• WORK TO DO: Copy every line of the material below without changing anything.

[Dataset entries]
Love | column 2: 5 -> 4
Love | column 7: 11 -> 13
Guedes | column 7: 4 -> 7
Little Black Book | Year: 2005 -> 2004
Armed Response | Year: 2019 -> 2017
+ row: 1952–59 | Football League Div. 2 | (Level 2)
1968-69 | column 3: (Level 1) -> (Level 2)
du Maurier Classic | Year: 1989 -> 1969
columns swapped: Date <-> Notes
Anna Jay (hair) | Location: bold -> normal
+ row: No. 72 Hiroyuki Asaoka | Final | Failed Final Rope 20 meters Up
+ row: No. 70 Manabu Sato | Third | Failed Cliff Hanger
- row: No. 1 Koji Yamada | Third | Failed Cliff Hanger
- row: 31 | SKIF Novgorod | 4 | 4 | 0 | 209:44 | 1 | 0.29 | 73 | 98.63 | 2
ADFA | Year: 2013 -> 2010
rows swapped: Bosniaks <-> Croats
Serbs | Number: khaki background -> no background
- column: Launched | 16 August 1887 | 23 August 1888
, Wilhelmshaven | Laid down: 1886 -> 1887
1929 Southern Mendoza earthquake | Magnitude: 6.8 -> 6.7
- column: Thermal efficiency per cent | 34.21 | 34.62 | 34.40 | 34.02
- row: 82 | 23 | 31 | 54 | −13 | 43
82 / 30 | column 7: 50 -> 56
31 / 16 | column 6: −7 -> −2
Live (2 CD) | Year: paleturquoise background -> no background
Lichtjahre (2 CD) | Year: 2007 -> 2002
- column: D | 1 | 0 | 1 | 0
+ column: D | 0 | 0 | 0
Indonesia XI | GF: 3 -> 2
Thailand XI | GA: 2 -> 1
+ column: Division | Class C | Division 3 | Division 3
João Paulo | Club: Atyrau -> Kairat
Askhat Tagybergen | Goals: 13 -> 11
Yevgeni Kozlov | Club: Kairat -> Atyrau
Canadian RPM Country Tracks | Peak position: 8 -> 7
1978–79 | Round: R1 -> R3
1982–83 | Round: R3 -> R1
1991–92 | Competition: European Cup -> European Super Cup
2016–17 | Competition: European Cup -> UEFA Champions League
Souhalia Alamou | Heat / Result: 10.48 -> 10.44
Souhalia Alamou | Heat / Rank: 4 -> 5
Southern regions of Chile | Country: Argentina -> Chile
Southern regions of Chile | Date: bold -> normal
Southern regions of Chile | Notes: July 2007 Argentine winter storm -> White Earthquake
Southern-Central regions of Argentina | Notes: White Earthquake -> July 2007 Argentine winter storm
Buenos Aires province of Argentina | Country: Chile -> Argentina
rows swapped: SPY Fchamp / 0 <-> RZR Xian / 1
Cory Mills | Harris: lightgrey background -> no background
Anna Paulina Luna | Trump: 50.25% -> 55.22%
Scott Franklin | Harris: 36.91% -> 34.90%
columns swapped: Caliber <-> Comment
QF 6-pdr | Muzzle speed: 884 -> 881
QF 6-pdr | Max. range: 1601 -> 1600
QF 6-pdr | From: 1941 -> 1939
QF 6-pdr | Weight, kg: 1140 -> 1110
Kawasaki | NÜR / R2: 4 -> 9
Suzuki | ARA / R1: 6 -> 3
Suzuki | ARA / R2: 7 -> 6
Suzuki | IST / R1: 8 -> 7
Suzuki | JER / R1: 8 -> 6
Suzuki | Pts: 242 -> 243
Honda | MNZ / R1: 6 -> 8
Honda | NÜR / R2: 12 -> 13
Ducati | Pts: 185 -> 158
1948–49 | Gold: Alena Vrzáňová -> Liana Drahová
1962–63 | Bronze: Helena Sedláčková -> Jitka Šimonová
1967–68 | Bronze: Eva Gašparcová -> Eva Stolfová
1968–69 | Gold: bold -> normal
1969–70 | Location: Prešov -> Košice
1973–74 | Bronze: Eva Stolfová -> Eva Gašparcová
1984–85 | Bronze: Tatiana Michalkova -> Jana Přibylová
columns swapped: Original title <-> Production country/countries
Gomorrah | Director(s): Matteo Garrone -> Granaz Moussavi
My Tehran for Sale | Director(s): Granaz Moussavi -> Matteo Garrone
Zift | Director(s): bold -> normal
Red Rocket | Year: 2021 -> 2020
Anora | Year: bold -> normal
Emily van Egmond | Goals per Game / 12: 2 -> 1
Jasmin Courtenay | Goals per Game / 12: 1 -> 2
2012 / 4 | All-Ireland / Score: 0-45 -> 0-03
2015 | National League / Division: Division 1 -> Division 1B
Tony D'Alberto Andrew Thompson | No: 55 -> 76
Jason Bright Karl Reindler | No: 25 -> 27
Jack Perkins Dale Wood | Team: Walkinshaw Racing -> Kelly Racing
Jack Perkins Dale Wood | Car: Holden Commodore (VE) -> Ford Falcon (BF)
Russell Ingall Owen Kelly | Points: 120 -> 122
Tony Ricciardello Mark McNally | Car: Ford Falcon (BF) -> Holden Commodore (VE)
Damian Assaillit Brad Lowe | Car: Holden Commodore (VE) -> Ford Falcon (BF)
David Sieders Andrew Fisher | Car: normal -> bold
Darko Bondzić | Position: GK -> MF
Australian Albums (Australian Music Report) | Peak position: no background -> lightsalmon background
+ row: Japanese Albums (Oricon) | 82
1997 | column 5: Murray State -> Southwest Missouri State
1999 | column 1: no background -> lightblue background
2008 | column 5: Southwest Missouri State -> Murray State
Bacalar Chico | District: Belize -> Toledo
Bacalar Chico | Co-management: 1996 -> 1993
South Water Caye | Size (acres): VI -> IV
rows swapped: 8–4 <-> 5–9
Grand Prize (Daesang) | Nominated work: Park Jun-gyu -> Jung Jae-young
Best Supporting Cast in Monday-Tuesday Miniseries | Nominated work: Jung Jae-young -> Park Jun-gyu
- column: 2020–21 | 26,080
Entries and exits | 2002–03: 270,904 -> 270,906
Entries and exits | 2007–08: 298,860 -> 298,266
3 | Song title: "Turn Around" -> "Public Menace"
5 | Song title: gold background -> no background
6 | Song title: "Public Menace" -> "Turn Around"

• EXPECTED OUTPUT:
Love | column 2: 5 -> 4
Love | column 7: 11 -> 13
Guedes | column 7: 4 -> 7
Little Black Book | Year: 2005 -> 2004
Armed Response | Year: 2019 -> 2017
+ row: 1952–59 | Football League Div. 2 | (Level 2)
1968-69 | column 3: (Level 1) -> (Level 2)
du Maurier Classic | Year: 1989 -> 1969
columns swapped: Date <-> Notes
Anna Jay (hair) | Location: bold -> normal
+ row: No. 72 Hiroyuki Asaoka | Final | Failed Final Rope 20 meters Up
+ row: No. 70 Manabu Sato | Third | Failed Cliff Hanger
- row: No. 1 Koji Yamada | Third | Failed Cliff Hanger
- row: 31 | SKIF Novgorod | 4 | 4 | 0 | 209:44 | 1 | 0.29 | 73 | 98.63 | 2
ADFA | Year: 2013 -> 2010
rows swapped: Bosniaks <-> Croats
Serbs | Number: khaki background -> no background
- column: Launched | 16 August 1887 | 23 August 1888
, Wilhelmshaven | Laid down: 1886 -> 1887
1929 Southern Mendoza earthquake | Magnitude: 6.8 -> 6.7
- column: Thermal efficiency per cent | 34.21 | 34.62 | 34.40 | 34.02
- row: 82 | 23 | 31 | 54 | −13 | 43
82 / 30 | column 7: 50 -> 56
31 / 16 | column 6: −7 -> −2
Live (2 CD) | Year: paleturquoise background -> no background
Lichtjahre (2 CD) | Year: 2007 -> 2002
- column: D | 1 | 0 | 1 | 0
+ column: D | 0 | 0 | 0
Indonesia XI | GF: 3 -> 2
Thailand XI | GA: 2 -> 1
+ column: Division | Class C | Division 3 | Division 3
João Paulo | Club: Atyrau -> Kairat
Askhat Tagybergen | Goals: 13 -> 11
Yevgeni Kozlov | Club: Kairat -> Atyrau
Canadian RPM Country Tracks | Peak position: 8 -> 7
1978–79 | Round: R1 -> R3
1982–83 | Round: R3 -> R1
1991–92 | Competition: European Cup -> European Super Cup
2016–17 | Competition: European Cup -> UEFA Champions League
Souhalia Alamou | Heat / Result: 10.48 -> 10.44
Souhalia Alamou | Heat / Rank: 4 -> 5
Southern regions of Chile | Country: Argentina -> Chile
Southern regions of Chile | Date: bold -> normal
Southern regions of Chile | Notes: July 2007 Argentine winter storm -> White Earthquake
Southern-Central regions of Argentina | Notes: White Earthquake -> July 2007 Argentine winter storm
Buenos Aires province of Argentina | Country: Chile -> Argentina
rows swapped: SPY Fchamp / 0 <-> RZR Xian / 1
Cory Mills | Harris: lightgrey background -> no background
Anna Paulina Luna | Trump: 50.25% -> 55.22%
Scott Franklin | Harris: 36.91% -> 34.90%
columns swapped: Caliber <-> Comment
QF 6-pdr | Muzzle speed: 884 -> 881
QF 6-pdr | Max. range: 1601 -> 1600
QF 6-pdr | From: 1941 -> 1939
QF 6-pdr | Weight, kg: 1140 -> 1110
Kawasaki | NÜR / R2: 4 -> 9
Suzuki | ARA / R1: 6 -> 3
Suzuki | ARA / R2: 7 -> 6
Suzuki | IST / R1: 8 -> 7
Suzuki | JER / R1: 8 -> 6
Suzuki | Pts: 242 -> 243
Honda | MNZ / R1: 6 -> 8
Honda | NÜR / R2: 12 -> 13
Ducati | Pts: 185 -> 158
1948–49 | Gold: Alena Vrzáňová -> Liana Drahová
1962–63 | Bronze: Helena Sedláčková -> Jitka Šimonová
1967–68 | Bronze: Eva Gašparcová -> Eva Stolfová
1968–69 | Gold: bold -> normal
1969–70 | Location: Prešov -> Košice
1973–74 | Bronze: Eva Stolfová -> Eva Gašparcová
1984–85 | Bronze: Tatiana Michalkova -> Jana Přibylová
columns swapped: Original title <-> Production country/countries
Gomorrah | Director(s): Matteo Garrone -> Granaz Moussavi
My Tehran for Sale | Director(s): Granaz Moussavi -> Matteo Garrone
Zift | Director(s): bold -> normal
Red Rocket | Year: 2021 -> 2020
Anora | Year: bold -> normal
Emily van Egmond | Goals per Game / 12: 2 -> 1
Jasmin Courtenay | Goals per Game / 12: 1 -> 2
2012 / 4 | All-Ireland / Score: 0-45 -> 0-03
2015 | National League / Division: Division 1 -> Division 1B
Tony D'Alberto Andrew Thompson | No: 55 -> 76
Jason Bright Karl Reindler | No: 25 -> 27
Jack Perkins Dale Wood | Team: Walkinshaw Racing -> Kelly Racing
Jack Perkins Dale Wood | Car: Holden Commodore (VE) -> Ford Falcon (BF)
Russell Ingall Owen Kelly | Points: 120 -> 122
Tony Ricciardello Mark McNally | Car: Ford Falcon (BF) -> Holden Commodore (VE)
Damian Assaillit Brad Lowe | Car: Holden Commodore (VE) -> Ford Falcon (BF)
David Sieders Andrew Fisher | Car: normal -> bold
Darko Bondzić | Position: GK -> MF
Australian Albums (Australian Music Report) | Peak position: no background -> lightsalmon background
+ row: Japanese Albums (Oricon) | 82
1997 | column 5: Murray State -> Southwest Missouri State
1999 | column 1: no background -> lightblue background
2008 | column 5: Southwest Missouri State -> Murray State
Bacalar Chico | District: Belize -> Toledo
Bacalar Chico | Co-management: 1996 -> 1993
South Water Caye | Size (acres): VI -> IV
rows swapped: 8–4 <-> 5–9
Grand Prize (Daesang) | Nominated work: Park Jun-gyu -> Jung Jae-young
Best Supporting Cast in Monday-Tuesday Miniseries | Nominated work: Jung Jae-young -> Park Jun-gyu
- column: 2020–21 | 26,080
Entries and exits | 2002–03: 270,904 -> 270,906
Entries and exits | 2007–08: 298,860 -> 298,266
3 | Song title: "Turn Around" -> "Public Menace"
5 | Song title: gold background -> no background
6 | Song title: "Public Menace" -> "Turn Around"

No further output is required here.